Exercise — From the records below, output exactly the lines running from the line containing "left shoulder: (410, 416)" through the line containing "right shoulder: (523, 420)", and no others.

(Pictured people or hands with joints)
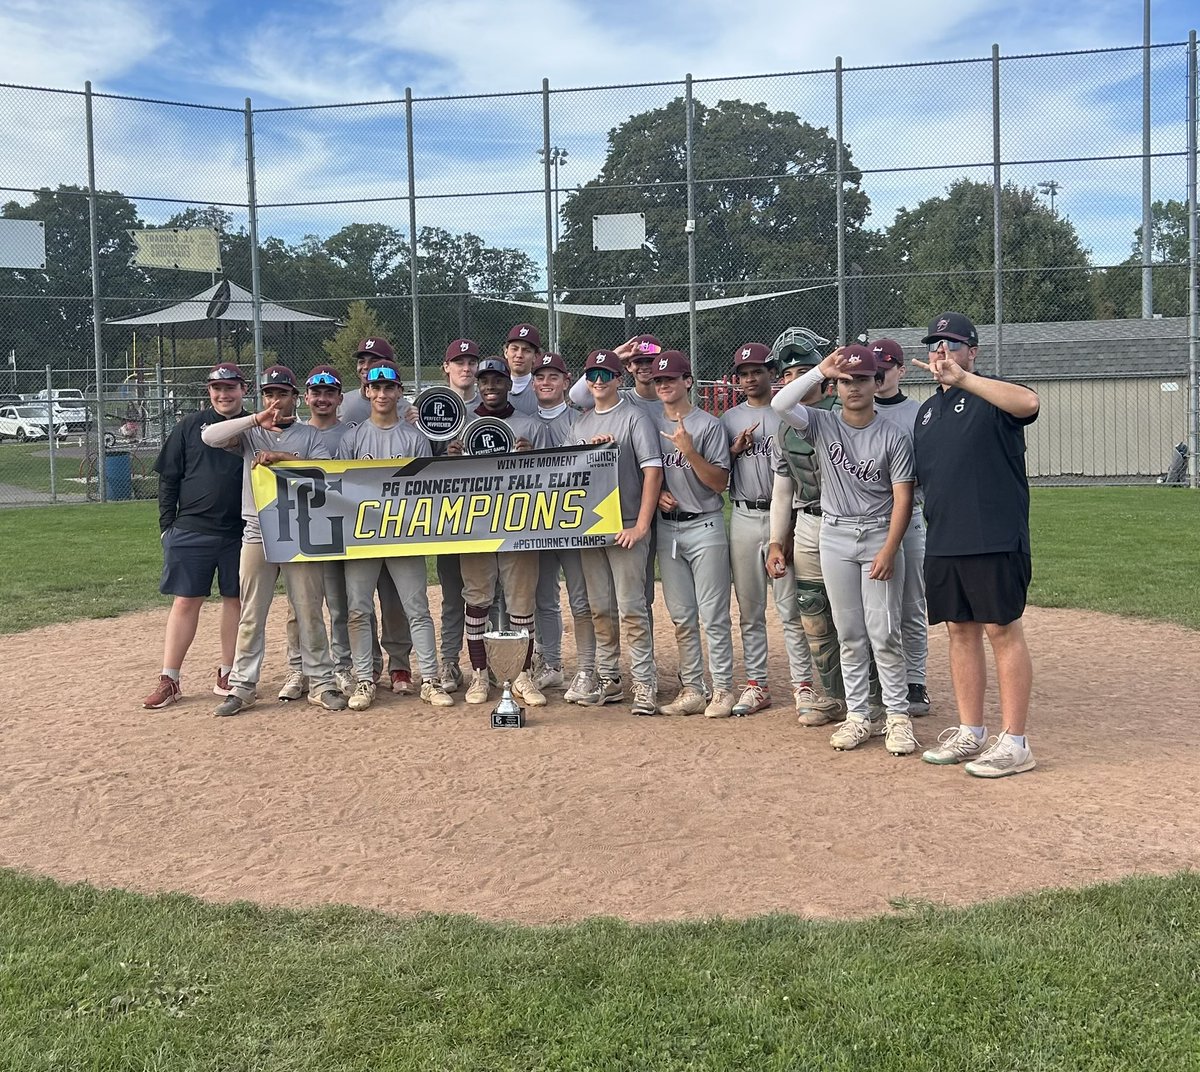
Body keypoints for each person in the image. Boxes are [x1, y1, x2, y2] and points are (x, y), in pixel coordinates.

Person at [771, 345, 918, 756]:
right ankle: (858, 716)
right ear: (836, 385)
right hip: (833, 536)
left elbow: (903, 497)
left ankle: (897, 716)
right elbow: (781, 402)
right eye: (846, 380)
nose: (853, 387)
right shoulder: (821, 423)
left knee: (884, 632)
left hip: (877, 535)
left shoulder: (892, 433)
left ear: (876, 382)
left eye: (862, 379)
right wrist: (820, 370)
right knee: (850, 634)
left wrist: (890, 548)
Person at [912, 311, 1040, 778]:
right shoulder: (927, 411)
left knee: (1001, 630)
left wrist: (966, 380)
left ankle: (1016, 742)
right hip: (945, 540)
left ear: (973, 351)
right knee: (959, 631)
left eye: (951, 344)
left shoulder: (992, 395)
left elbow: (1028, 403)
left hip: (994, 537)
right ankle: (972, 732)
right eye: (934, 345)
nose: (941, 352)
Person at [202, 365, 347, 715]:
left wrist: (283, 457)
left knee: (308, 608)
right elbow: (211, 437)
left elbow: (324, 470)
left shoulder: (309, 435)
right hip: (257, 530)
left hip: (300, 530)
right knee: (252, 610)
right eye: (269, 394)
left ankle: (321, 681)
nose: (275, 400)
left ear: (295, 398)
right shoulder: (252, 433)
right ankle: (243, 685)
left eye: (282, 393)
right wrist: (254, 419)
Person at [336, 360, 454, 712]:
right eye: (377, 387)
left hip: (404, 536)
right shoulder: (353, 437)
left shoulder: (414, 438)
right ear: (367, 391)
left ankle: (430, 678)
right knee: (358, 610)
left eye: (390, 388)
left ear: (399, 392)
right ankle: (363, 679)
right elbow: (339, 488)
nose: (383, 394)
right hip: (361, 537)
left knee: (417, 609)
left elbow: (426, 488)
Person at [142, 361, 248, 709]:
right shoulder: (190, 425)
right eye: (217, 388)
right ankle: (170, 677)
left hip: (240, 531)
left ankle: (228, 671)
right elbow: (169, 477)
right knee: (186, 601)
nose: (223, 394)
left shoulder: (255, 427)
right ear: (209, 392)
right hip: (192, 528)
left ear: (243, 390)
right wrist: (166, 527)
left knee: (235, 601)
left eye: (230, 387)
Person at [447, 356, 551, 707]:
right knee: (477, 600)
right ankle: (479, 673)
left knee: (522, 601)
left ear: (510, 383)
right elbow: (438, 480)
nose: (491, 386)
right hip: (473, 523)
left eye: (498, 380)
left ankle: (522, 673)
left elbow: (557, 473)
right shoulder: (461, 427)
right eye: (485, 381)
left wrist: (533, 456)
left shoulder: (529, 425)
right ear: (477, 384)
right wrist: (450, 457)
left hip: (520, 522)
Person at [720, 342, 814, 717]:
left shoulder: (788, 414)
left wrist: (787, 532)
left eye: (756, 371)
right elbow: (715, 474)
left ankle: (803, 685)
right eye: (743, 373)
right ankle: (756, 684)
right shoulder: (727, 419)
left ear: (772, 374)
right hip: (742, 514)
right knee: (750, 609)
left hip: (786, 518)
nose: (749, 378)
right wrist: (733, 450)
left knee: (791, 608)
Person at [570, 348, 662, 715]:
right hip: (593, 528)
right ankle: (610, 677)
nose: (597, 381)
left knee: (632, 609)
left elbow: (652, 472)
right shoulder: (581, 423)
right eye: (592, 374)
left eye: (605, 374)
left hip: (625, 524)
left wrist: (641, 526)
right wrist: (587, 451)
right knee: (600, 608)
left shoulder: (634, 418)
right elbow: (570, 475)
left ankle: (644, 681)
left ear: (618, 379)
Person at [765, 338, 849, 726]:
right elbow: (783, 492)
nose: (795, 380)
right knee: (812, 612)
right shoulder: (786, 428)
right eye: (788, 375)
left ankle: (874, 697)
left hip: (850, 521)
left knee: (856, 615)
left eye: (804, 372)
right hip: (810, 523)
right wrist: (775, 542)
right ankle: (833, 695)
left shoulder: (845, 412)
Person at [650, 350, 737, 719]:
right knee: (682, 615)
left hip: (705, 525)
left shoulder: (708, 425)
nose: (665, 384)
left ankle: (723, 689)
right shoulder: (650, 425)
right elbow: (645, 476)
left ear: (688, 382)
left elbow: (720, 482)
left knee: (714, 614)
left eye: (671, 378)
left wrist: (690, 452)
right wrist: (656, 497)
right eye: (658, 380)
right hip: (668, 528)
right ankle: (693, 689)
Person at [339, 337, 415, 693]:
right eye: (364, 361)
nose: (367, 366)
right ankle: (366, 668)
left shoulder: (410, 416)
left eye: (375, 361)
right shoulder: (349, 407)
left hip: (399, 525)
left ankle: (399, 665)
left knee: (397, 599)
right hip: (360, 524)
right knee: (359, 603)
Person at [278, 366, 355, 701]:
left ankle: (342, 666)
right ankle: (300, 667)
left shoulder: (350, 433)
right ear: (305, 397)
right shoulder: (295, 432)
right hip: (301, 529)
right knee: (299, 606)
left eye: (329, 393)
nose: (322, 399)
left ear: (340, 398)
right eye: (316, 393)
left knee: (341, 603)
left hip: (340, 529)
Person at [528, 351, 597, 697]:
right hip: (537, 523)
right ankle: (552, 664)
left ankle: (587, 667)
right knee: (543, 598)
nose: (545, 382)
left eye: (553, 376)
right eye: (540, 376)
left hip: (575, 521)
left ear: (566, 382)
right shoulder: (523, 420)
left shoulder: (581, 419)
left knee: (581, 598)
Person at [871, 338, 932, 717]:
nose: (878, 375)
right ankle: (876, 681)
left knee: (910, 604)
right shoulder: (852, 409)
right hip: (861, 520)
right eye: (872, 369)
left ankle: (916, 681)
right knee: (872, 609)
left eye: (886, 368)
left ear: (901, 370)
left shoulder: (917, 413)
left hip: (907, 520)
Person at [433, 338, 482, 692]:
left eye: (471, 362)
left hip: (485, 517)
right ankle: (450, 663)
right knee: (453, 596)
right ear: (446, 368)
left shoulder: (491, 407)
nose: (466, 368)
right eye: (458, 362)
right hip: (447, 520)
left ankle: (492, 661)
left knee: (489, 596)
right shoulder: (429, 409)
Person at [503, 323, 542, 415]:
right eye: (514, 349)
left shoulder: (542, 389)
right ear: (506, 352)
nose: (519, 355)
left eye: (526, 350)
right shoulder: (495, 388)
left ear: (535, 357)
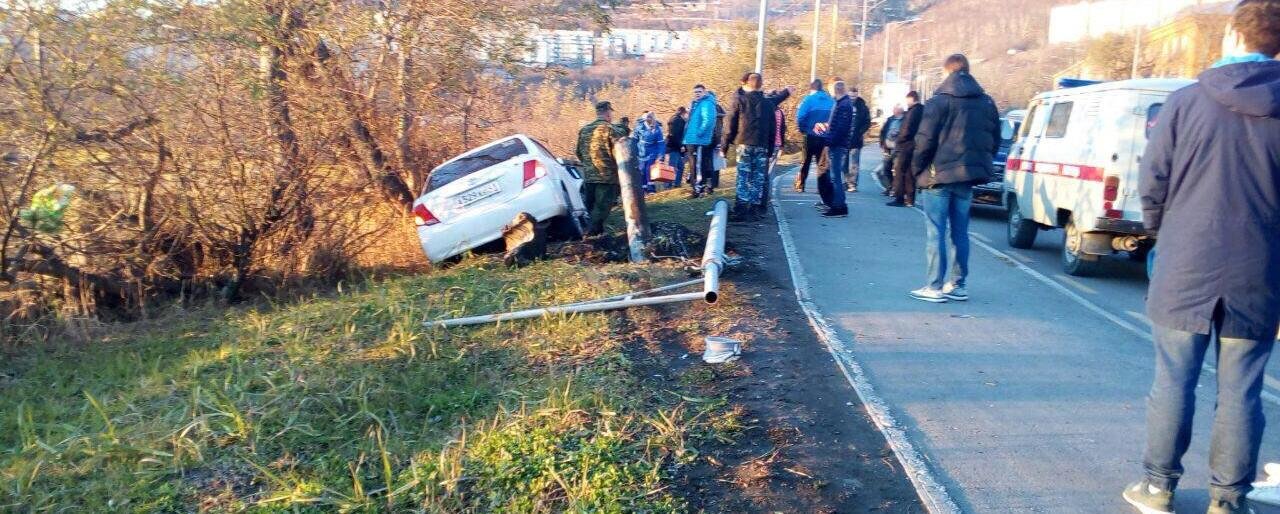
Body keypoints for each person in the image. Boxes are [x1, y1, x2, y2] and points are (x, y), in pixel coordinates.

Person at [1122, 4, 1280, 514]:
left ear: (1235, 33)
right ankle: (1227, 501)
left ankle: (1156, 487)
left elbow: (1154, 180)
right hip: (1259, 271)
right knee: (1241, 391)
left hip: (1186, 262)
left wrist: (1159, 232)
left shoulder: (1186, 102)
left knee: (1173, 379)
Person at [908, 54, 1000, 303]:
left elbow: (924, 140)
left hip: (938, 176)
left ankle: (934, 286)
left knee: (935, 232)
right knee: (960, 231)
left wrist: (916, 170)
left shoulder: (939, 101)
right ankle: (958, 285)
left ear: (946, 72)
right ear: (968, 71)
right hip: (967, 177)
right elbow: (995, 138)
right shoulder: (986, 102)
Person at [723, 72, 792, 220]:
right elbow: (773, 127)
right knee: (758, 177)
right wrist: (771, 146)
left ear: (747, 83)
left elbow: (730, 124)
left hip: (744, 143)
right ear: (761, 85)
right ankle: (754, 209)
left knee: (743, 176)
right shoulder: (768, 104)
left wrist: (725, 145)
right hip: (762, 145)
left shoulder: (740, 101)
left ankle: (741, 208)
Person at [575, 101, 629, 236]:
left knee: (591, 207)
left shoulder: (584, 130)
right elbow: (620, 151)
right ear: (608, 112)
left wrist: (588, 165)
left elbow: (579, 152)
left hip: (589, 176)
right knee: (601, 208)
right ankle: (590, 235)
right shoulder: (610, 129)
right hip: (606, 177)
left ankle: (595, 233)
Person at [813, 79, 854, 218]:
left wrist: (829, 141)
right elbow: (836, 125)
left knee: (836, 177)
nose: (830, 93)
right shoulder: (842, 103)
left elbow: (841, 128)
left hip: (837, 145)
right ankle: (838, 205)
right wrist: (825, 127)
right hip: (837, 143)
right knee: (835, 176)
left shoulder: (844, 105)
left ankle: (839, 206)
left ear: (836, 89)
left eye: (830, 90)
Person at [794, 79, 834, 193]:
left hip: (810, 135)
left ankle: (801, 185)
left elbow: (800, 116)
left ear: (812, 89)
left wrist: (803, 129)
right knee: (822, 163)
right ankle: (821, 187)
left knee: (805, 161)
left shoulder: (808, 99)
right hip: (825, 137)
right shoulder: (831, 101)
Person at [683, 84, 722, 197]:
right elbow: (690, 122)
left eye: (699, 91)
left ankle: (699, 189)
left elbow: (708, 121)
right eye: (695, 92)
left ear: (705, 92)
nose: (697, 94)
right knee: (693, 165)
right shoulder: (696, 104)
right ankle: (696, 186)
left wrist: (700, 133)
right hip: (691, 139)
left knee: (699, 165)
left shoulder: (707, 104)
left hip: (699, 140)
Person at [891, 91, 924, 207]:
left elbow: (907, 128)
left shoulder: (912, 112)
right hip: (915, 145)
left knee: (900, 171)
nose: (906, 103)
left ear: (912, 99)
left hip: (906, 145)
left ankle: (899, 197)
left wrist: (899, 140)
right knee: (910, 173)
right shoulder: (922, 111)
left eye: (907, 100)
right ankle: (910, 199)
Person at [845, 86, 872, 193]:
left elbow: (867, 121)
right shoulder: (844, 104)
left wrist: (860, 131)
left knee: (854, 163)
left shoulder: (862, 106)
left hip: (856, 139)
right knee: (843, 163)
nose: (852, 98)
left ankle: (853, 184)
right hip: (844, 139)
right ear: (848, 94)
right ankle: (846, 182)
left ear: (857, 95)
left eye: (854, 96)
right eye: (851, 96)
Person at [633, 111, 665, 194]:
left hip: (652, 152)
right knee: (642, 170)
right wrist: (633, 151)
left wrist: (661, 156)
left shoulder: (657, 129)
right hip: (641, 152)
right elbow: (634, 140)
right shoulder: (639, 127)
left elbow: (661, 143)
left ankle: (651, 188)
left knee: (648, 169)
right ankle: (644, 189)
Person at [878, 105, 906, 198]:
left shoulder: (904, 120)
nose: (895, 112)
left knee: (897, 170)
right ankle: (889, 187)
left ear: (901, 111)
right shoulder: (890, 119)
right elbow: (883, 131)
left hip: (898, 149)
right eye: (894, 110)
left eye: (897, 111)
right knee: (885, 169)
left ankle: (896, 190)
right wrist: (882, 143)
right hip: (887, 148)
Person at [665, 107, 688, 190]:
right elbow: (676, 135)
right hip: (674, 147)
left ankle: (677, 184)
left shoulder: (674, 119)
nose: (687, 116)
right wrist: (681, 145)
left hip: (673, 146)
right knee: (672, 167)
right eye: (686, 114)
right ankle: (668, 186)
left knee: (680, 166)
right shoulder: (679, 121)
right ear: (683, 113)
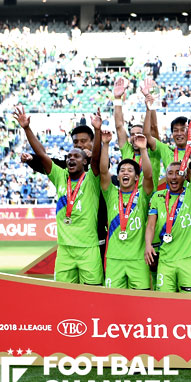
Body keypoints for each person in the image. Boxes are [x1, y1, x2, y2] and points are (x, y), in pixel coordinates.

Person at [14, 106, 102, 285]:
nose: (71, 158)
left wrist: (98, 131)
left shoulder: (92, 179)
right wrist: (27, 128)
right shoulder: (60, 176)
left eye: (76, 156)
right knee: (63, 294)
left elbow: (97, 159)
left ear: (85, 161)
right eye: (69, 156)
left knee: (93, 294)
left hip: (88, 249)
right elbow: (42, 154)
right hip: (64, 250)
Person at [100, 129, 153, 289]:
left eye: (130, 171)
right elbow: (103, 171)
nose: (125, 173)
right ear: (118, 176)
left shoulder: (142, 195)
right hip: (114, 259)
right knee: (113, 300)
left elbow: (148, 176)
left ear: (136, 177)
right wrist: (105, 144)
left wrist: (143, 149)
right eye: (122, 170)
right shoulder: (111, 194)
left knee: (141, 300)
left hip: (138, 260)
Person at [144, 162, 191, 293]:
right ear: (166, 176)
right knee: (164, 301)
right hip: (165, 259)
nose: (174, 177)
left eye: (178, 173)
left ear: (185, 176)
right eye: (170, 173)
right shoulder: (157, 196)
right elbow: (150, 225)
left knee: (190, 301)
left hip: (187, 259)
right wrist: (148, 244)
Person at [113, 76, 161, 191]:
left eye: (139, 134)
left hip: (149, 200)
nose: (135, 137)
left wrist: (150, 101)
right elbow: (119, 126)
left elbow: (153, 127)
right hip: (127, 198)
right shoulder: (127, 150)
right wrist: (117, 98)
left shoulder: (153, 152)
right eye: (132, 134)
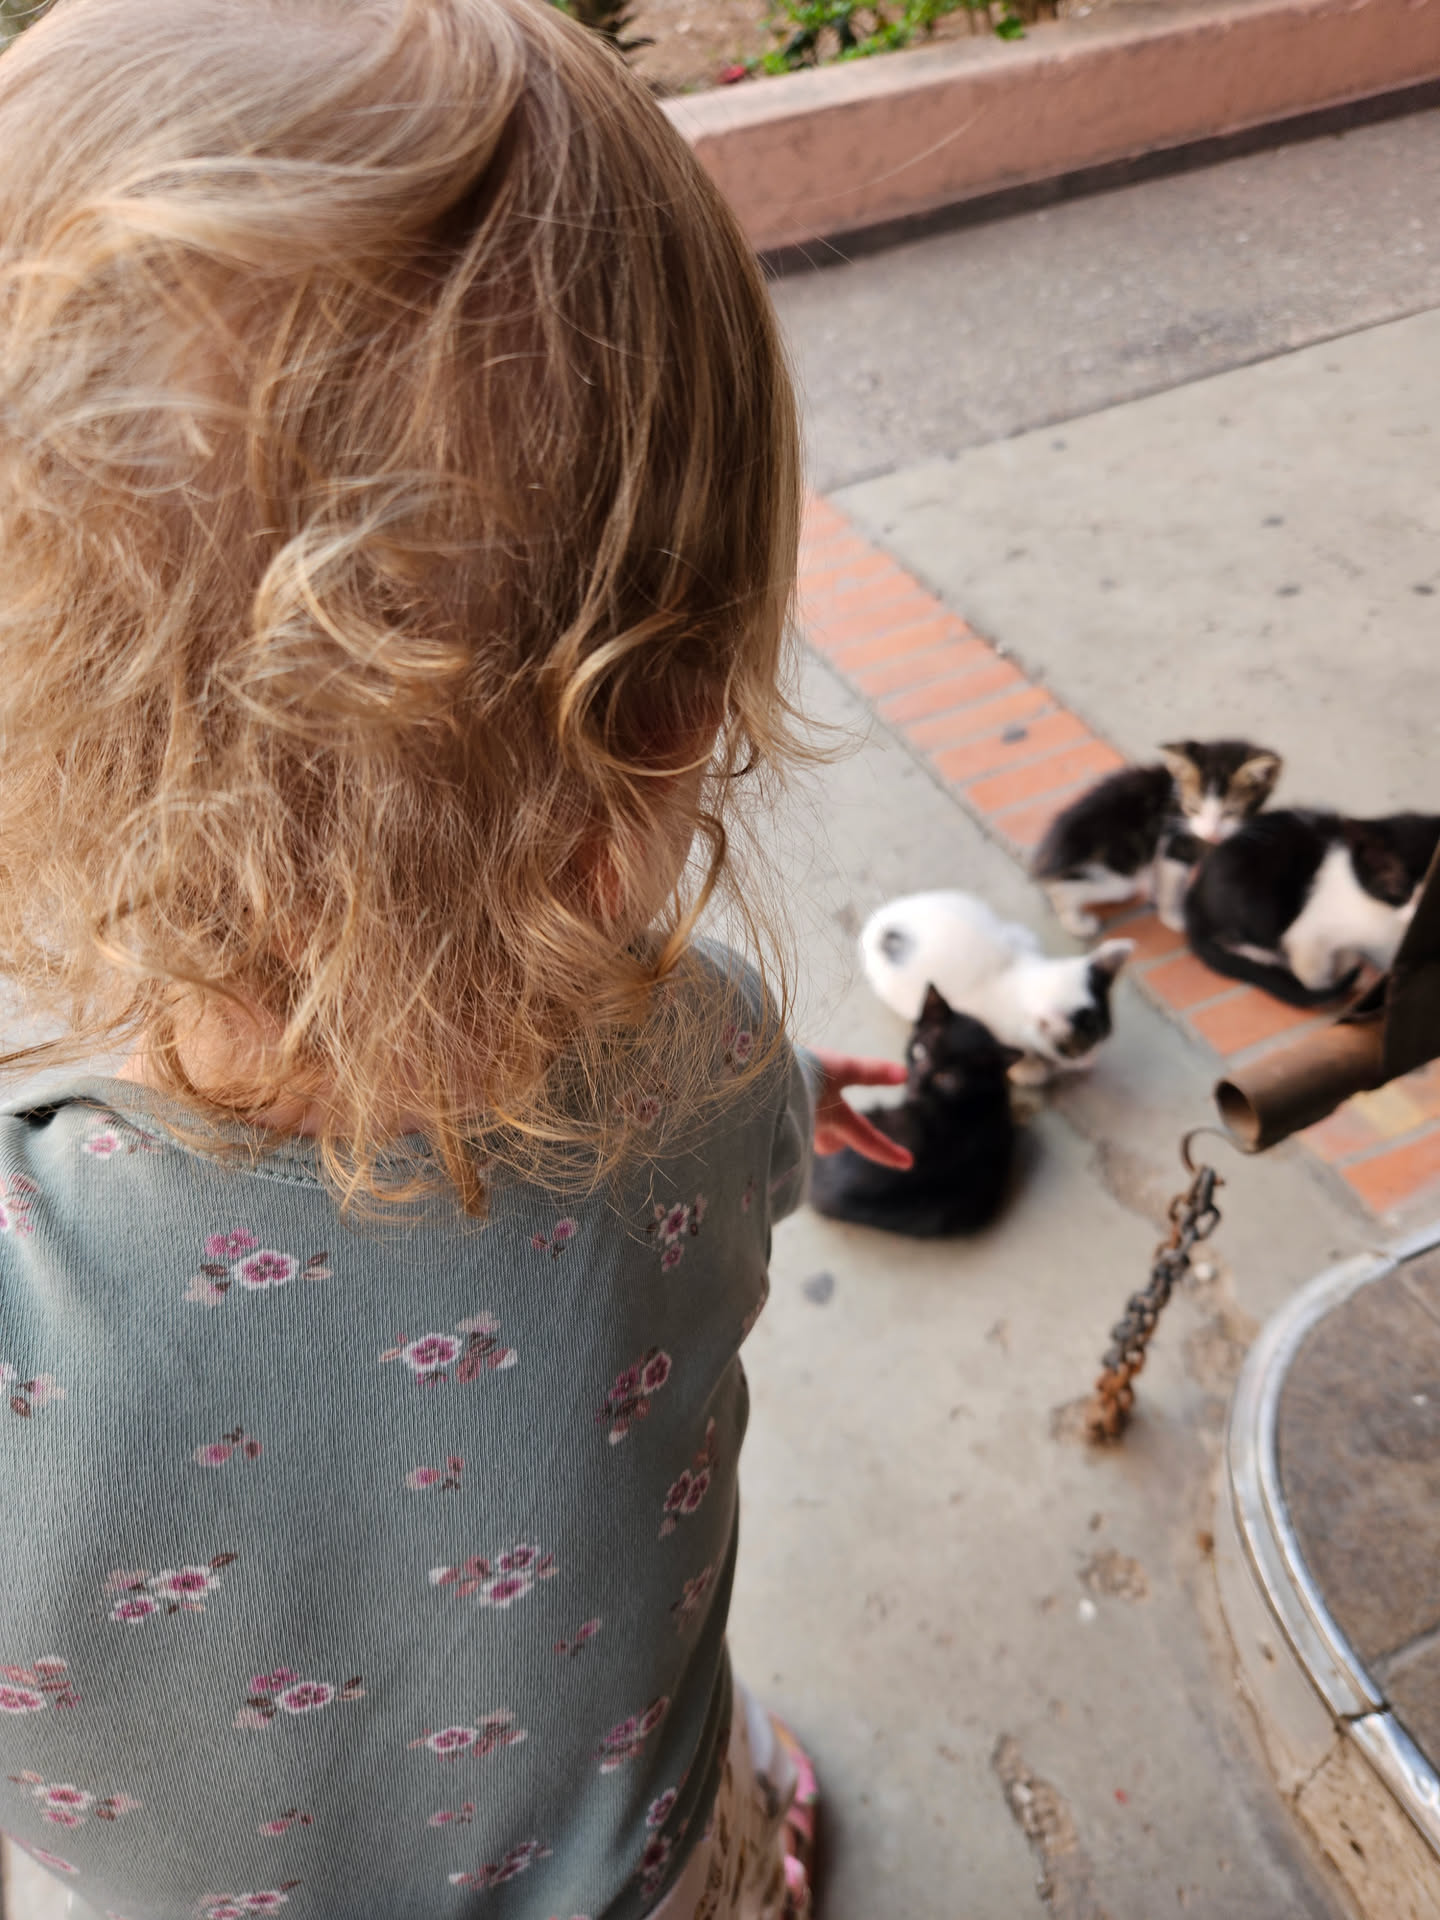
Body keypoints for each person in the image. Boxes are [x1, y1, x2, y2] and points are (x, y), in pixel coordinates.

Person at [0, 3, 912, 1916]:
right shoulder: (706, 1061)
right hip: (644, 1867)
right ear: (670, 717)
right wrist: (792, 1088)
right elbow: (748, 1135)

Solved exercise —
left shoulder: (410, 416)
left eye: (375, 361)
right shoulder: (349, 407)
left hip: (399, 525)
left ankle: (399, 665)
left knee: (397, 599)
right hip: (360, 524)
right knee: (359, 603)
Person at [278, 366, 355, 701]:
left ankle: (342, 666)
right ankle: (300, 667)
left shoulder: (350, 433)
right ear: (305, 397)
right shoulder: (295, 432)
right hip: (301, 529)
right knee: (299, 606)
left eye: (329, 393)
nose: (322, 399)
left ear: (340, 398)
right eye: (316, 393)
left knee: (341, 603)
left hip: (340, 529)
Person at [528, 351, 597, 697]:
right hip: (537, 523)
right ankle: (552, 664)
left ankle: (587, 667)
right knee: (543, 598)
nose: (545, 382)
left eye: (553, 376)
right eye: (540, 376)
left hip: (575, 521)
left ear: (566, 382)
right shoulder: (523, 420)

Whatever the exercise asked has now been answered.